Each line below should be repeated exactly as it stands.

Bounding box prediction data
========

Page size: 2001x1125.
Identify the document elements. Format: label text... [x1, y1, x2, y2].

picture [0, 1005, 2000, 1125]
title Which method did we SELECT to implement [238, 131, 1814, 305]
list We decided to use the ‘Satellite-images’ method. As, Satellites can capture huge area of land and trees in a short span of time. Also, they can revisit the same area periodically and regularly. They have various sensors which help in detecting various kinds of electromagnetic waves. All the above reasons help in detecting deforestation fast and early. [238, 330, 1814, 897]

========

Task response>
Page size: 2001x1125.
Identify the document elements. Format: label text... [x1, y1, x2, y2].

picture [0, 1005, 2000, 1125]
title Which method did we SELECT to implement [238, 131, 1814, 305]
list We decided to use the ‘Satellite-images’ method. As, Satellites can capture huge area of land and trees in a short span of time. Also, they can revisit the same area periodically and regularly. They have various sensors which help in detecting various kinds of electromagnetic waves. All the above reasons help in detecting deforestation fast and early. [238, 330, 1814, 897]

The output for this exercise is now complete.